▸ **STORED DATA**:
:::
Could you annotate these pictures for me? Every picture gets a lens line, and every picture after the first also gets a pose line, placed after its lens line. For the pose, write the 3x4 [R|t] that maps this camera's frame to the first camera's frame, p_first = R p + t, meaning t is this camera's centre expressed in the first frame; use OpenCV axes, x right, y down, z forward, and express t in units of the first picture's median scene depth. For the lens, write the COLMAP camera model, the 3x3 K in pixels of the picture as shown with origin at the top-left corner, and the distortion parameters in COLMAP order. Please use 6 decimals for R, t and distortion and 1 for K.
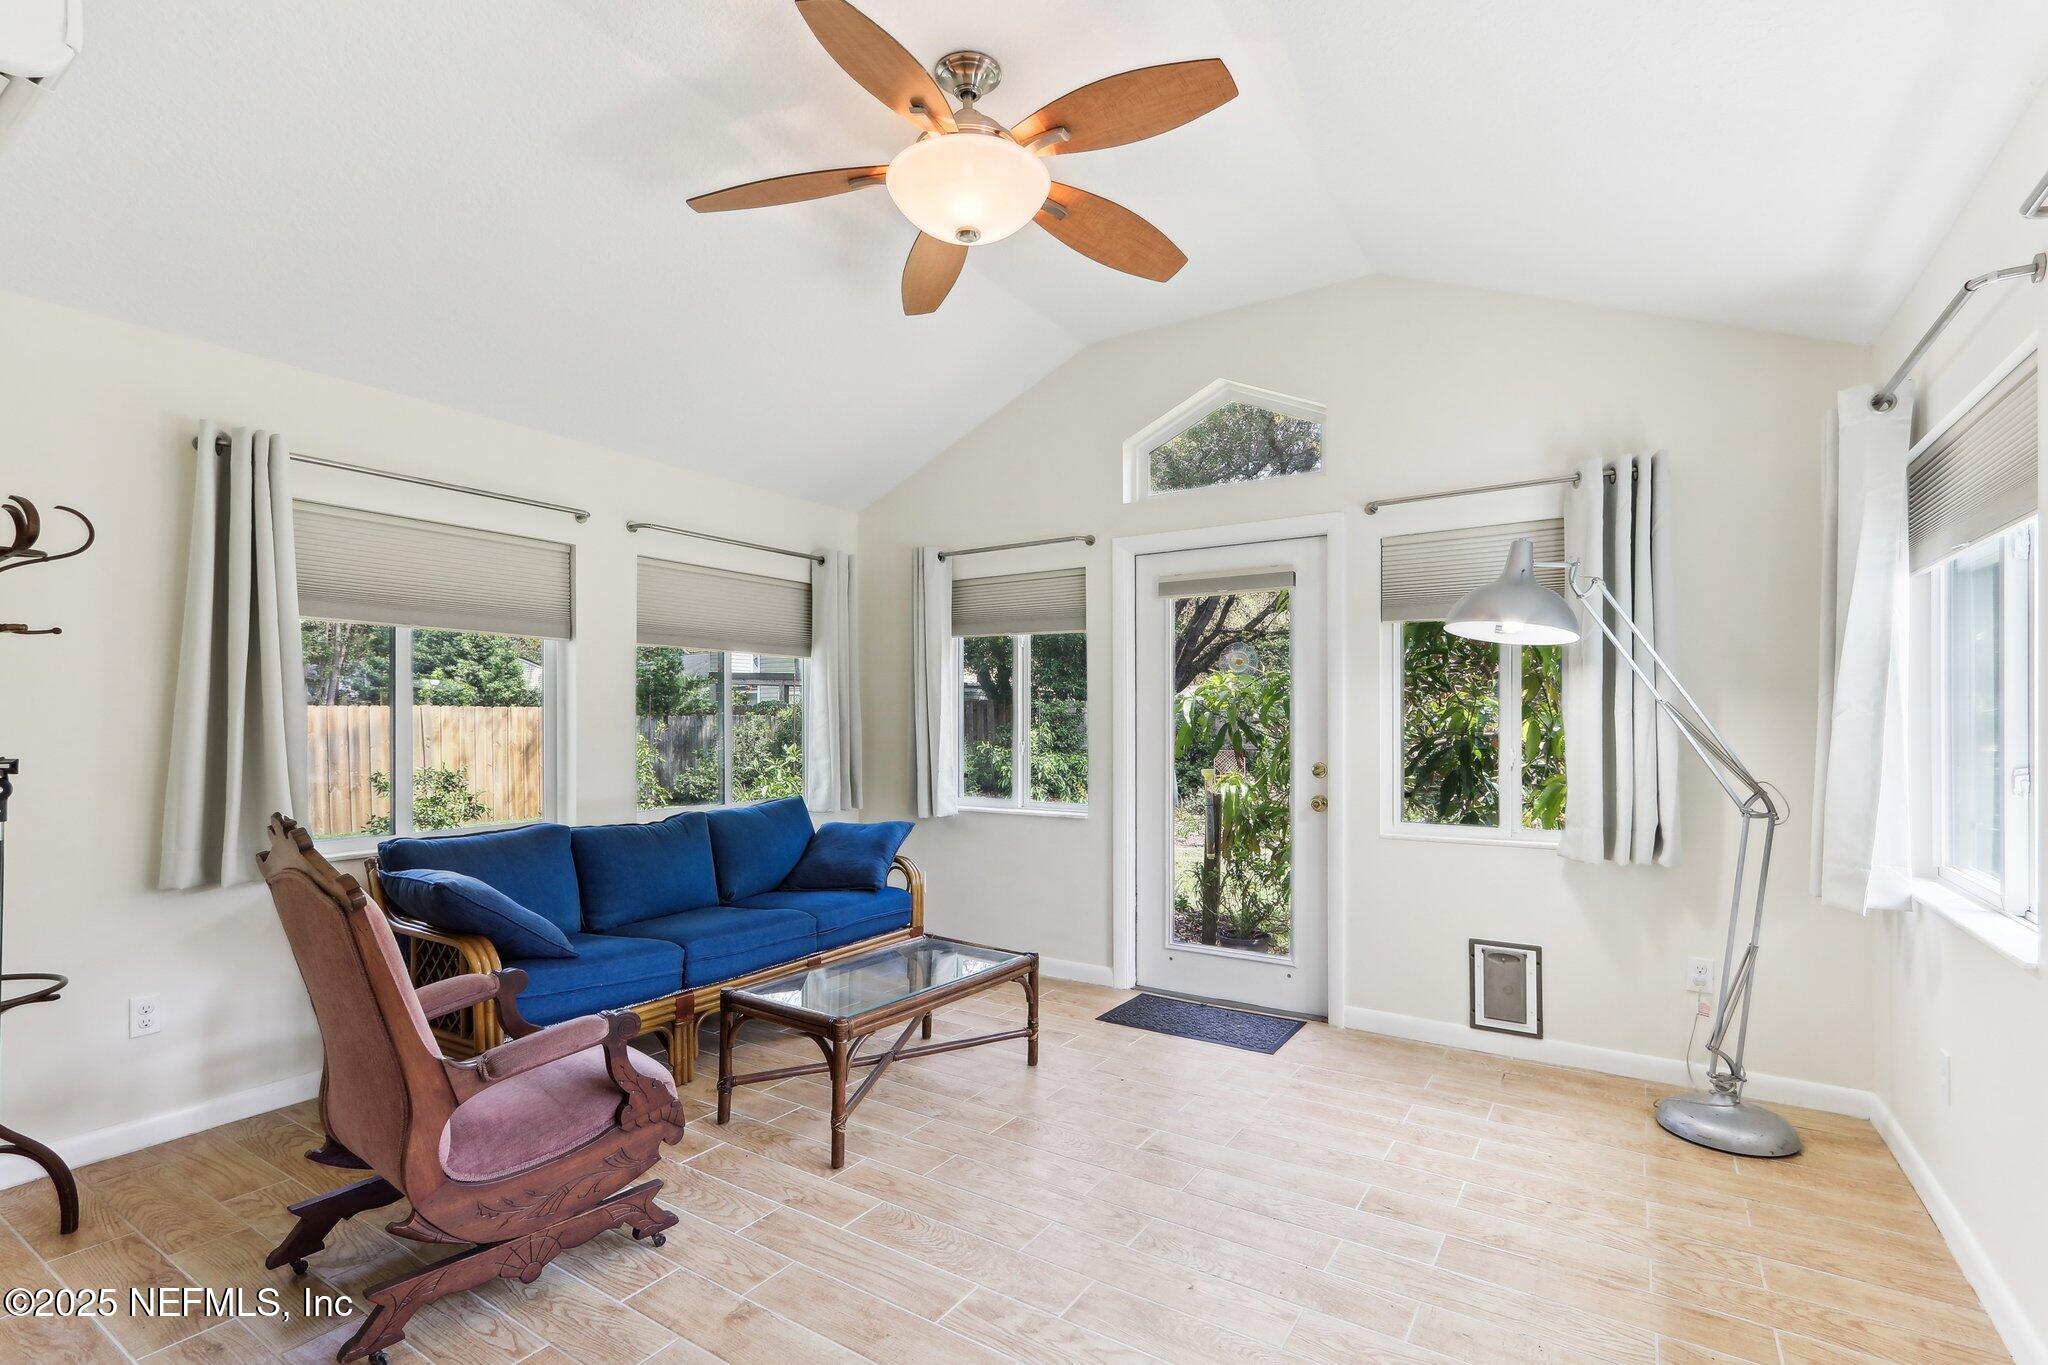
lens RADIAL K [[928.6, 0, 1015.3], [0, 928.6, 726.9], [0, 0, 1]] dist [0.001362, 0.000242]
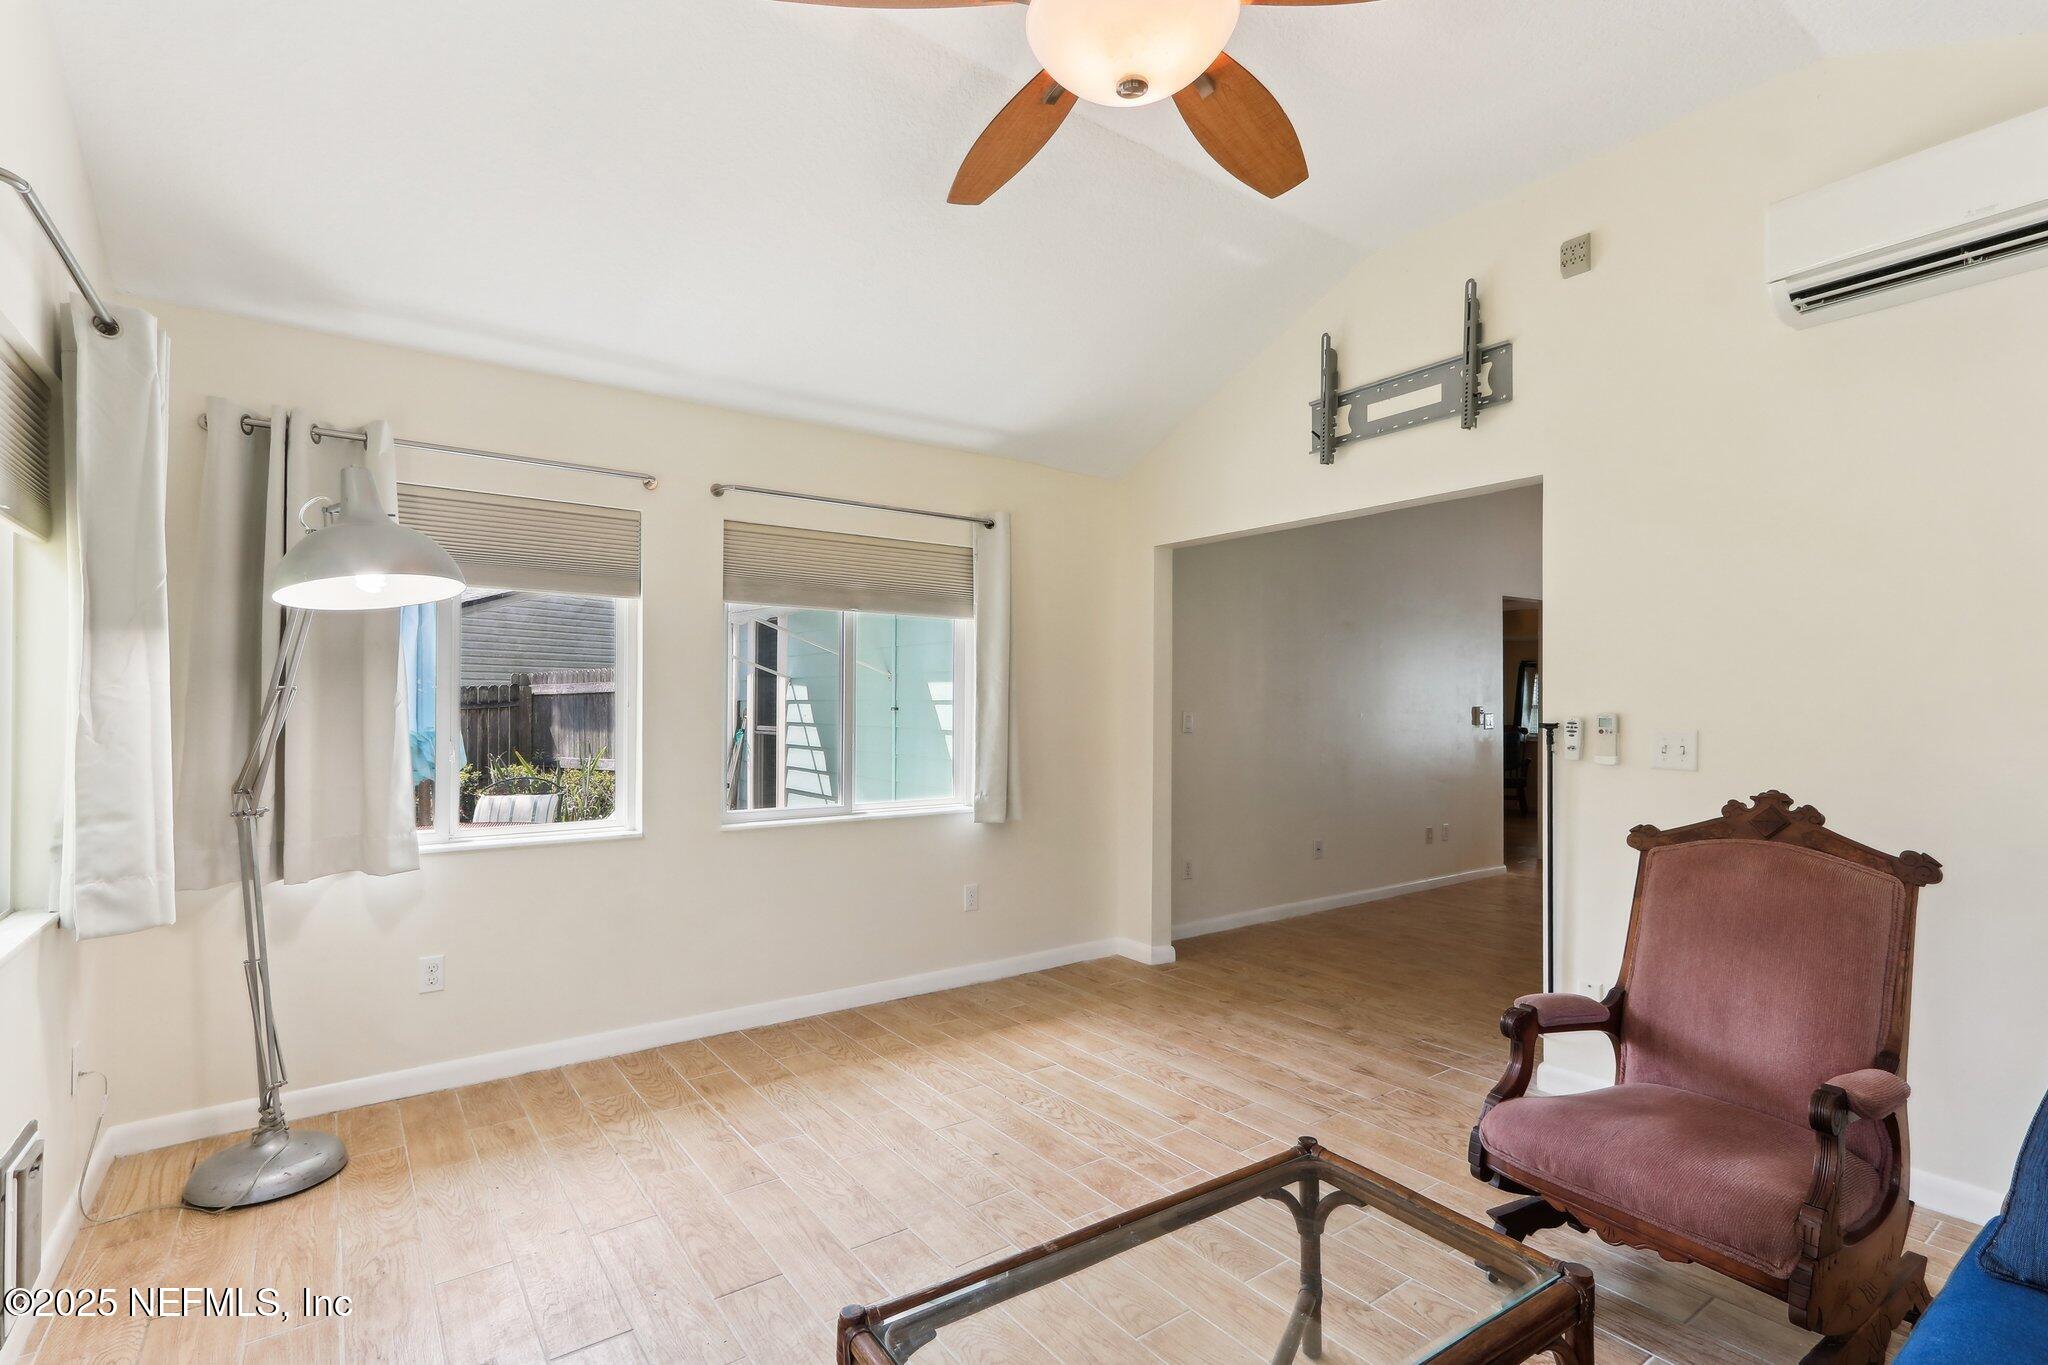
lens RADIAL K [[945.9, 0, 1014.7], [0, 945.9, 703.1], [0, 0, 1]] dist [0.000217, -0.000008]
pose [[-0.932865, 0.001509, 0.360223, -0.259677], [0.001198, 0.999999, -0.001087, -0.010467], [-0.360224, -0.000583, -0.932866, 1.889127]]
:::
▸ **WORK ORDER**:
A word-for-word copy of the listing is needed. It must not include the pictures.

▸ **EXERCISE RESPONSE**:
Could you annotate these pictures for me? Every picture gets a lens line, and every picture after the first also gets a pose line, placed after its lens line. For the pose, write the 3x4 [R|t] that maps this camera's frame to the first camera's frame, p_first = R p + t, meaning t is this camera's centre expressed in the first frame; use OpenCV axes, x right, y down, z forward, and express t in units of the first picture's median scene depth. For the lens, write the COLMAP camera model, the 3x3 K in pixels of the picture as shown with origin at the top-left corner, and the distortion parameters in COLMAP order. Please use 6 decimals for R, t and distortion and 1 for K.
lens RADIAL K [[928.6, 0, 1015.3], [0, 928.6, 726.9], [0, 0, 1]] dist [0.001362, 0.000242]
lens RADIAL K [[945.9, 0, 1014.7], [0, 945.9, 703.1], [0, 0, 1]] dist [0.000217, -0.000008]
pose [[-0.932865, 0.001509, 0.360223, -0.259677], [0.001198, 0.999999, -0.001087, -0.010467], [-0.360224, -0.000583, -0.932866, 1.889127]]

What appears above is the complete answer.